Assays to probe TSP2 active site mutants. Structure and mechanism-based analyses were used to identify the active site residues. (a) In the halo assay, E. coli strain ATCC 700,728 was embedded in agarose. Wells (3 mm) were cut out of the agarose and loaded with 10 μL (6 mg/mL) of wild-type TSP2 or active site TSP2 mutants, and incubated overnight at 37 °C to visualize glycosidase activity. The D506A:D571A TSP2 mutant was incapable of producing a halo, indicating glycosidase activity of TSP2 was abolished.
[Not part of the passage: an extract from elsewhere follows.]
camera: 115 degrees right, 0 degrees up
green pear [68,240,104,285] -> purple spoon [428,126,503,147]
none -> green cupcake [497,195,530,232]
Conversely, the D506:D571N TSP2 mutant retained enzymatic activity. However, introducing the E568A (i.e. D506N:E568A:D571N) or E568Q (i.e. D506N:D568Q:D571N) mutations to a D506N:D571N background inhibited TSP2 glycosidase activity, suggesting involvement of the Glu568 carboxyl group as part of an alternative catalytic machinery. Wild-type TSP2 and PBS only served as positive and negative controls for glycosidase activity, respectively. (b) In the bacterial infection assay, E. coli O157:H7 (ATCC 700728) culture was mixed with TSP variants as described in Methods. Absorbance measurements at 600 nm were made every 20 min. Bacterial growth is shown for E. coli incubated with phage following treatment with 100 μg/mL of either wild-type or TSP2 (green squares, D506:D571A TSP2 (yellow triangles), or D506N:D571N TSP2 (blue diamonds). Growth of bacterial cells alone (black circles) and non-TSP treated bacterial cells incubated with phage (magenta circles) served as controls. The mean values of technical triplicate and the standard deviations are shown.

Figure 9

TSP1 active site structure and halo assay of active site residues. Structure and mechanism-based analyses were used to identify the active site residues. (a) Depiction of key carboxylic acid residues in the interface between two TSP1 subunits. The figure was generated using the computer program PyMol v1.8.0.2 (Schrödinger, LLC, https://www.pymol.org). (b) Halo assay of wild-type and mutant TSP1. E. coli strain ATCC 700728 was embedded in agarose. Wells (3 mm) were cut out of the agarose and loaded with 10 µL (6 mg/mL) of active site TSP1 mutants, and incubated overnight at 37 °C to visualize glycosidase activity. The absence of a halo for E456A:E483A TSP1 suggests an inhibition of enzymatic activity. Alternatively, the appearance of a halo for the E456Q:E483Q mutant indicates TSP1 retains the ability to display glycosidase activity. Wild-type TSP1 and PBS only served as positive and negative controls for glycosidase activity, respectively.